*Written problem*: Rewrite the lines below, swapping each "pose" for "view" and leaving everything else unchanged.

** start **

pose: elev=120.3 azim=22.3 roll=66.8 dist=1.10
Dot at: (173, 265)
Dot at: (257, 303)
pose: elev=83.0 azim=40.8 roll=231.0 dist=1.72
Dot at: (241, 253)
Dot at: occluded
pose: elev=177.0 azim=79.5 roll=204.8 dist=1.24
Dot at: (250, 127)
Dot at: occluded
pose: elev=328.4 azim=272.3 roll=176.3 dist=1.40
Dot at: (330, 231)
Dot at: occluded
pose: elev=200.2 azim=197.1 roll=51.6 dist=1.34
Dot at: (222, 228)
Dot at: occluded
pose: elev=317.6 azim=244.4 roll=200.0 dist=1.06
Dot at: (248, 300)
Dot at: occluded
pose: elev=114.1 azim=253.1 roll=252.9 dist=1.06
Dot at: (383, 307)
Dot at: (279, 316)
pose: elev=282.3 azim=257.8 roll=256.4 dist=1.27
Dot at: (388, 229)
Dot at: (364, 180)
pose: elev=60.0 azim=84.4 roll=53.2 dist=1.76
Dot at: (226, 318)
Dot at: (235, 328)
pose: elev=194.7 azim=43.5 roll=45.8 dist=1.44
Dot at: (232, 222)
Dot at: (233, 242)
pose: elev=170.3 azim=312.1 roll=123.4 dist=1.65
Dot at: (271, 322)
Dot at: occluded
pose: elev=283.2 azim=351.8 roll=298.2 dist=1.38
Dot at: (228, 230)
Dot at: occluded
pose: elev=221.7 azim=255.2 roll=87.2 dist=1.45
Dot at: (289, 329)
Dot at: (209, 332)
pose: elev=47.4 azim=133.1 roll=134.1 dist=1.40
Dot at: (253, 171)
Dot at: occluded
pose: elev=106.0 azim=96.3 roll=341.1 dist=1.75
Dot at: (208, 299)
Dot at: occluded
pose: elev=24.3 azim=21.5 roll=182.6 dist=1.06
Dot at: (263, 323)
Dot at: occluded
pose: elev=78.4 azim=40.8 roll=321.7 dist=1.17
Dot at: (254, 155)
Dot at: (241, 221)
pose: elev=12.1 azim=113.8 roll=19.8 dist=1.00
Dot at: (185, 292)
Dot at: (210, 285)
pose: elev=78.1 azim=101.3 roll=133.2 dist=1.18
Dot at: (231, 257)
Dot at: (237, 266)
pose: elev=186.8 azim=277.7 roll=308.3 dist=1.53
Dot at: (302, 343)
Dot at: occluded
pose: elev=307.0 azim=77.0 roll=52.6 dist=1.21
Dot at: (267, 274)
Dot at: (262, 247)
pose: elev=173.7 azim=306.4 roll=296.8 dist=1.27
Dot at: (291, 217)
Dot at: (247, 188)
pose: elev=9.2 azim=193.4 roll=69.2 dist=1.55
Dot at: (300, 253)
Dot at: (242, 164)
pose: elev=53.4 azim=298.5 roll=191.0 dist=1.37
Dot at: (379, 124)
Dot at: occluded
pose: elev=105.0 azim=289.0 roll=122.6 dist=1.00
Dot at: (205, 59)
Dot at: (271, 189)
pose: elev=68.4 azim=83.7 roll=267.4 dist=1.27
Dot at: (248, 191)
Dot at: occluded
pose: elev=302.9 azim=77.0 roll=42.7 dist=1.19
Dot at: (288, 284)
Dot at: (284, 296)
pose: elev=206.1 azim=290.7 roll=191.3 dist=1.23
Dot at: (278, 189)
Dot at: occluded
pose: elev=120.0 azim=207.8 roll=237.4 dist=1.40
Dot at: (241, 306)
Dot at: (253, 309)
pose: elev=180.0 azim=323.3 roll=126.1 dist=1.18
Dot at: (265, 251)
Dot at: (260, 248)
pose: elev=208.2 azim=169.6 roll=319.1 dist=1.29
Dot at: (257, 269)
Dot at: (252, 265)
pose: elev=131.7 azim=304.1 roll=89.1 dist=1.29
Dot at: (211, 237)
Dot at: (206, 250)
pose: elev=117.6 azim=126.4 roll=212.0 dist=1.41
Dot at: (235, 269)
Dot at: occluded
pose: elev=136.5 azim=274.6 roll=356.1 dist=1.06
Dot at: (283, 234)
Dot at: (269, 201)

** end **

*Complete output*:
view: elev=120.3 azim=22.3 roll=66.8 dist=1.10
Dot at: (173, 265)
Dot at: (257, 303)
view: elev=83.0 azim=40.8 roll=231.0 dist=1.72
Dot at: (241, 253)
Dot at: occluded
view: elev=177.0 azim=79.5 roll=204.8 dist=1.24
Dot at: (250, 127)
Dot at: occluded
view: elev=328.4 azim=272.3 roll=176.3 dist=1.40
Dot at: (330, 231)
Dot at: occluded
view: elev=200.2 azim=197.1 roll=51.6 dist=1.34
Dot at: (222, 228)
Dot at: occluded
view: elev=317.6 azim=244.4 roll=200.0 dist=1.06
Dot at: (248, 300)
Dot at: occluded
view: elev=114.1 azim=253.1 roll=252.9 dist=1.06
Dot at: (383, 307)
Dot at: (279, 316)
view: elev=282.3 azim=257.8 roll=256.4 dist=1.27
Dot at: (388, 229)
Dot at: (364, 180)
view: elev=60.0 azim=84.4 roll=53.2 dist=1.76
Dot at: (226, 318)
Dot at: (235, 328)
view: elev=194.7 azim=43.5 roll=45.8 dist=1.44
Dot at: (232, 222)
Dot at: (233, 242)
view: elev=170.3 azim=312.1 roll=123.4 dist=1.65
Dot at: (271, 322)
Dot at: occluded
view: elev=283.2 azim=351.8 roll=298.2 dist=1.38
Dot at: (228, 230)
Dot at: occluded
view: elev=221.7 azim=255.2 roll=87.2 dist=1.45
Dot at: (289, 329)
Dot at: (209, 332)
view: elev=47.4 azim=133.1 roll=134.1 dist=1.40
Dot at: (253, 171)
Dot at: occluded
view: elev=106.0 azim=96.3 roll=341.1 dist=1.75
Dot at: (208, 299)
Dot at: occluded
view: elev=24.3 azim=21.5 roll=182.6 dist=1.06
Dot at: (263, 323)
Dot at: occluded
view: elev=78.4 azim=40.8 roll=321.7 dist=1.17
Dot at: (254, 155)
Dot at: (241, 221)
view: elev=12.1 azim=113.8 roll=19.8 dist=1.00
Dot at: (185, 292)
Dot at: (210, 285)
view: elev=78.1 azim=101.3 roll=133.2 dist=1.18
Dot at: (231, 257)
Dot at: (237, 266)
view: elev=186.8 azim=277.7 roll=308.3 dist=1.53
Dot at: (302, 343)
Dot at: occluded
view: elev=307.0 azim=77.0 roll=52.6 dist=1.21
Dot at: (267, 274)
Dot at: (262, 247)
view: elev=173.7 azim=306.4 roll=296.8 dist=1.27
Dot at: (291, 217)
Dot at: (247, 188)
view: elev=9.2 azim=193.4 roll=69.2 dist=1.55
Dot at: (300, 253)
Dot at: (242, 164)
view: elev=53.4 azim=298.5 roll=191.0 dist=1.37
Dot at: (379, 124)
Dot at: occluded
view: elev=105.0 azim=289.0 roll=122.6 dist=1.00
Dot at: (205, 59)
Dot at: (271, 189)
view: elev=68.4 azim=83.7 roll=267.4 dist=1.27
Dot at: (248, 191)
Dot at: occluded
view: elev=302.9 azim=77.0 roll=42.7 dist=1.19
Dot at: (288, 284)
Dot at: (284, 296)
view: elev=206.1 azim=290.7 roll=191.3 dist=1.23
Dot at: (278, 189)
Dot at: occluded
view: elev=120.0 azim=207.8 roll=237.4 dist=1.40
Dot at: (241, 306)
Dot at: (253, 309)
view: elev=180.0 azim=323.3 roll=126.1 dist=1.18
Dot at: (265, 251)
Dot at: (260, 248)
view: elev=208.2 azim=169.6 roll=319.1 dist=1.29
Dot at: (257, 269)
Dot at: (252, 265)
view: elev=131.7 azim=304.1 roll=89.1 dist=1.29
Dot at: (211, 237)
Dot at: (206, 250)
view: elev=117.6 azim=126.4 roll=212.0 dist=1.41
Dot at: (235, 269)
Dot at: occluded
view: elev=136.5 azim=274.6 roll=356.1 dist=1.06
Dot at: (283, 234)
Dot at: (269, 201)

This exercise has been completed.